# help with fish room



## troybernard (Oct 29, 2006)

Not sure if this is the right place, but I will post here anyway. I have decided to make my fish room. I have a rack that will hold roughly 24 30 gallon tanks or I may run some 10's or 20's as well. None of the tanks are drilled and I am not sure how to drill them. The rack for the tanks is 3 tiers high. I will be starting with about 8 tanks and adding from there as needed. I am not sure what I should do for the filtering. I have heard I should use air and sponge filters or just drill the tanks and use sumps. I was also told to do something like an automatic water changer. Just looking for some ideas. What would you do kind of stuff.


----------



## TAB (Feb 7, 2009)

most breeders use sponge filters for filtration. running a air pump is cheaper then anything else by far. Sumps while great for small systems. For large systems, they will "nickle and dime" you to death.(figure $25 a tank just for "fittings") They also do a great job of spreading "bad things" threw out a system. They are continuous overflow systems( see below) so a clog in the drain = flood. 

I would recommend drilling your tanks for a water change system.

there are 3 basic kinds.

over flow
continuous over flow
drain down

overflow is really simple, you just install a overflow, by adding water to the tank, tank water is sent to the drain. The pros its really simple, no moving parts. the cons is if the drain gets clogged, you will have a flood.

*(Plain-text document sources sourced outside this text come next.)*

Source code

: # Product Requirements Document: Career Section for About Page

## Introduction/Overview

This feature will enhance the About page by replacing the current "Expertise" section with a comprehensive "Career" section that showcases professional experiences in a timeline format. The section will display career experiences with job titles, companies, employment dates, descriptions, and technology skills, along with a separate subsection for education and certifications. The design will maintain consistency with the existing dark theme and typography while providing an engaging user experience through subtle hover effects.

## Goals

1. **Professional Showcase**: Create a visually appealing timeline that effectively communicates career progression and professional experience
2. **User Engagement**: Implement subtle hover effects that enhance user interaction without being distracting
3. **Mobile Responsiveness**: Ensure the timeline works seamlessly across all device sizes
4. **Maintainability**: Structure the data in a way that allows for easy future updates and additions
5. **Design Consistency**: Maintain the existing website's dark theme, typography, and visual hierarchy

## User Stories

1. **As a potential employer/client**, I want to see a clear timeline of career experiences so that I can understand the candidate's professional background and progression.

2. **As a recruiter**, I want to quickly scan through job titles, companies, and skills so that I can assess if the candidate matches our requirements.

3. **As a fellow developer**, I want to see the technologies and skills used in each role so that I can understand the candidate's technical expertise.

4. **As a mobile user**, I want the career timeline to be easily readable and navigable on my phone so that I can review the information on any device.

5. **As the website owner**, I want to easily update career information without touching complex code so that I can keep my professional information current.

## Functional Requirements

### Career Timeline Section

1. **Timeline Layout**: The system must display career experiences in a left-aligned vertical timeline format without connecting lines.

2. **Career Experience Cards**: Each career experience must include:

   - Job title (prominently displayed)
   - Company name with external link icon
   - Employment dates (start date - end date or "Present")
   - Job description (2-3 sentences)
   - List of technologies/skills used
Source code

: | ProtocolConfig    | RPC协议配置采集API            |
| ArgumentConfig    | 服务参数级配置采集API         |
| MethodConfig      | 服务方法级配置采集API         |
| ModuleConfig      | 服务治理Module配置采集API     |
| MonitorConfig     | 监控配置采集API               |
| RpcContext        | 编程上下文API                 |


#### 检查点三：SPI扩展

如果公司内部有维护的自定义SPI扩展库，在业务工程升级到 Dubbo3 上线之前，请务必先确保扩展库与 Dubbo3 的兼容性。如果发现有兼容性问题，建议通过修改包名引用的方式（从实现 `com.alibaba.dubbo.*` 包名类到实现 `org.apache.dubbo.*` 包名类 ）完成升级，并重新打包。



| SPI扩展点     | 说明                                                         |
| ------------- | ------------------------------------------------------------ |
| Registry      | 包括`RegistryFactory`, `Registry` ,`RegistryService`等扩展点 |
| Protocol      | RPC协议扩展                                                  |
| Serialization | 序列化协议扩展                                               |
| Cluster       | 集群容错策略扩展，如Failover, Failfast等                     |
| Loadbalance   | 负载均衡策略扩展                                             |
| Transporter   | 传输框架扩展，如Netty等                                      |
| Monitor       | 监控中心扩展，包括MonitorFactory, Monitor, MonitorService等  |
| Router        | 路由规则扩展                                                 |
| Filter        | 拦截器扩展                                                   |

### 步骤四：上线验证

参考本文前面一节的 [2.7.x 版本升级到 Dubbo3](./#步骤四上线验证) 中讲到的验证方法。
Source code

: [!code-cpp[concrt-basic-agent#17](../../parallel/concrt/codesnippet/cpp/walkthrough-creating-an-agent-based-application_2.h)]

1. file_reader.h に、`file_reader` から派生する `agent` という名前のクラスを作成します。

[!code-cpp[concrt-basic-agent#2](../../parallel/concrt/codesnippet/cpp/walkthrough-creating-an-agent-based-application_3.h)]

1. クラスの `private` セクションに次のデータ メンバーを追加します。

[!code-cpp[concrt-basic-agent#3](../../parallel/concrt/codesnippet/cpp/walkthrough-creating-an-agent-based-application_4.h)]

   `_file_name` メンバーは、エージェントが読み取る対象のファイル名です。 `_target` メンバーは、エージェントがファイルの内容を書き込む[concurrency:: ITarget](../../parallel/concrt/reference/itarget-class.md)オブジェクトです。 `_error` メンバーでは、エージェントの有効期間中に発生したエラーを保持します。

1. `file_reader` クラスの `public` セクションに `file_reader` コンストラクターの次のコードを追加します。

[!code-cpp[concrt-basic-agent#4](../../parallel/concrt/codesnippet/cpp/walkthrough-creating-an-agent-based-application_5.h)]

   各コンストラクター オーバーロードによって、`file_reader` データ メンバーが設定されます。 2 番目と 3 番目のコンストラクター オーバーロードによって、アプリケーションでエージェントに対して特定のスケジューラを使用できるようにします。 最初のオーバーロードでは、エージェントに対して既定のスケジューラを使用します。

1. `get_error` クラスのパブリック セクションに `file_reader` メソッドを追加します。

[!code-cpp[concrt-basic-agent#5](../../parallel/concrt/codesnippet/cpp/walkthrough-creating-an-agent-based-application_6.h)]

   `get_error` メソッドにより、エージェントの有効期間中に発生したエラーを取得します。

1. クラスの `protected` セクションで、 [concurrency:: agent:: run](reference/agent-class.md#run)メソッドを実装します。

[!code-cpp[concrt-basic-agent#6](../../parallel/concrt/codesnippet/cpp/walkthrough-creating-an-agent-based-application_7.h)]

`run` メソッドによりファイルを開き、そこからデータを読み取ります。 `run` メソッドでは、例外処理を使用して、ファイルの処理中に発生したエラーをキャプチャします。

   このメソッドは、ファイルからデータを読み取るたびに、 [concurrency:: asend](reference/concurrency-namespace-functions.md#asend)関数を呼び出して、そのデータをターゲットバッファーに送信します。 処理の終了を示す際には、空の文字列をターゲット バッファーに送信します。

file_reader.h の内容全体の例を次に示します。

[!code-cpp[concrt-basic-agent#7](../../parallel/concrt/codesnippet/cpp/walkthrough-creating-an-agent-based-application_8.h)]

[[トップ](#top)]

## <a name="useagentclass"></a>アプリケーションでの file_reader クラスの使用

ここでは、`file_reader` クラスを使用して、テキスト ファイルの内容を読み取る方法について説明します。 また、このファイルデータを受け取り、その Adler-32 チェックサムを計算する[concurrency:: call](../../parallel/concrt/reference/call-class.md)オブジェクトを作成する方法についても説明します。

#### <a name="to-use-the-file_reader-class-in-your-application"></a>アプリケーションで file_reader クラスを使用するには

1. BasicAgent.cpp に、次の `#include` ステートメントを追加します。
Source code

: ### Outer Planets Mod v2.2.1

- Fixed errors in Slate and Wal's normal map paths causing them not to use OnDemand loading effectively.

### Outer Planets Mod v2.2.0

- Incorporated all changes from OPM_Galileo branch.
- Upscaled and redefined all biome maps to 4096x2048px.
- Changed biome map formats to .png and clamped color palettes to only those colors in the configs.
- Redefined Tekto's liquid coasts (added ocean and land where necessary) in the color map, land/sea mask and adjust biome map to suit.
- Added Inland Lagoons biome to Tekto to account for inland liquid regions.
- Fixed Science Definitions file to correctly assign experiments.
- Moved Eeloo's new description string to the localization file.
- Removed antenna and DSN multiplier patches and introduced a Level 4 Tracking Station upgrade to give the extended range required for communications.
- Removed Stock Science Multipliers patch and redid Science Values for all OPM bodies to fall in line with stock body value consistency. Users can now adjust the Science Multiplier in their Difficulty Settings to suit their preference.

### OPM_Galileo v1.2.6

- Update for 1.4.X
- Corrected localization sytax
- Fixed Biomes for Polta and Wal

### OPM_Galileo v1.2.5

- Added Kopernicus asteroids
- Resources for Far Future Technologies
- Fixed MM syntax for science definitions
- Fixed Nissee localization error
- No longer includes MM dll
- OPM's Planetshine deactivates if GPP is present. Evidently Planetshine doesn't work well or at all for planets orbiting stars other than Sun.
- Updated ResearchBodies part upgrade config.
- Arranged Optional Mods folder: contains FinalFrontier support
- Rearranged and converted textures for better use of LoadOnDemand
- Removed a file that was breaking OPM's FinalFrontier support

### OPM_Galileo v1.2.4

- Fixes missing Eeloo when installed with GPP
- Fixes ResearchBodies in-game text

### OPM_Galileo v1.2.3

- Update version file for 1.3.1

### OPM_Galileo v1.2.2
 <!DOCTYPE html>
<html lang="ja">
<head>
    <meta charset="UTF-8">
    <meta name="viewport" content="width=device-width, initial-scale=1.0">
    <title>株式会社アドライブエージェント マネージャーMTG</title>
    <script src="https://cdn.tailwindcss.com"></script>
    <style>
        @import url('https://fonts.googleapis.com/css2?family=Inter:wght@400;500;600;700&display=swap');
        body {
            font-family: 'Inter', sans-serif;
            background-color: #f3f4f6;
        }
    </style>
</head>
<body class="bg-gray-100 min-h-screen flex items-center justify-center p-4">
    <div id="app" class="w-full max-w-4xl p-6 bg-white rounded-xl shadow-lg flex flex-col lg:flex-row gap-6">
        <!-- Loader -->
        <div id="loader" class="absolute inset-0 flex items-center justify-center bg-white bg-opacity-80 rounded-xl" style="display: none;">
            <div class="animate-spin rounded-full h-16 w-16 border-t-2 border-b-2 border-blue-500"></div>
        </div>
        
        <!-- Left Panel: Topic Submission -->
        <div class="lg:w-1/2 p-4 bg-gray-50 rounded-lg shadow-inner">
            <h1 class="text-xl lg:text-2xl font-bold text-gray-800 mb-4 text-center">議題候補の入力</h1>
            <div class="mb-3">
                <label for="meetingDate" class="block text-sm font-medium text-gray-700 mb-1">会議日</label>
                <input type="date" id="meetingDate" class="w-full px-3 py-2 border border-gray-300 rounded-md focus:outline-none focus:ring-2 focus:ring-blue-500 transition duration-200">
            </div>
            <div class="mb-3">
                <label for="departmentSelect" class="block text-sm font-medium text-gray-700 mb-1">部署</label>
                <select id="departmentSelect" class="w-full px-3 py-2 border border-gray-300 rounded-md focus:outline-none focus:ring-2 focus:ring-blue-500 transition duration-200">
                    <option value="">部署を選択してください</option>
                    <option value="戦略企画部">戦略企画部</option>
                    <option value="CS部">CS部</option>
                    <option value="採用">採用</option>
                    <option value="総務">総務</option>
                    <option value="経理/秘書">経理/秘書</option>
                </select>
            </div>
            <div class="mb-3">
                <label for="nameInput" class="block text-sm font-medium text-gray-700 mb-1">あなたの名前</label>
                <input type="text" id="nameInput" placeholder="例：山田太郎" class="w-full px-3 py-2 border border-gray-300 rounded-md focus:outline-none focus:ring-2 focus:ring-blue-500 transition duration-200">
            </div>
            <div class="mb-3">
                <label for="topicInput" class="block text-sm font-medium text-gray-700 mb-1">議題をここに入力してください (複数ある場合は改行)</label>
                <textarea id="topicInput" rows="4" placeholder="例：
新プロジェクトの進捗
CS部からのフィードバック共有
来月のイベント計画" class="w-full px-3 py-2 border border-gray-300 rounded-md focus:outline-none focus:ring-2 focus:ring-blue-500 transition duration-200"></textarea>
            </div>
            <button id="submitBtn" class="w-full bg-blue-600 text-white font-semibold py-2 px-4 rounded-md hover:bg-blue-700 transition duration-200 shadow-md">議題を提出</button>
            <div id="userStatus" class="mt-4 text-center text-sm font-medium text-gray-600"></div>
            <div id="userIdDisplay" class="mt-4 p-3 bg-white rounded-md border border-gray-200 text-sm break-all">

continuous overflow is just like above, only you have water going into the tanks all the time. Same pros and cons,

Drain down, is you have a overflow installed at level you want to do the water change too. you open a valve and the water drains to that level. Pros, water changes are the same every time. Cons, if the valve is stuck or fails, the system will not work.


One thing that is almost always over looked is humidity. Unless you have a system that removes it from the air( $$$) or have good ventilation( remember you need both air coming in and air going out.)


----------



## nguyendetecting (Dec 26, 2008)

wow that's serious project you have ahead of you. I've seen some fish rooms with a water pipe system that they use to fill the tanks with. Will treated and aged water in a tank at then end of the room. All they do is open the valves to fill each tank. And they drain their tanks like normal with a python, with that in mind I saw one with drainage piping system. Like a gutter that ran to a drain. That way no drilling was required just a bunch of pipes for draining and a system that provided already treated water. goodluck keep us updated


----------



## luckydud13 (Oct 10, 2008)

Sponge filters are a good, cheap filter, and thats what I use in mine


----------



## troybernard (Oct 29, 2006)

So far I am leaning towards sponge filters and R/O water


----------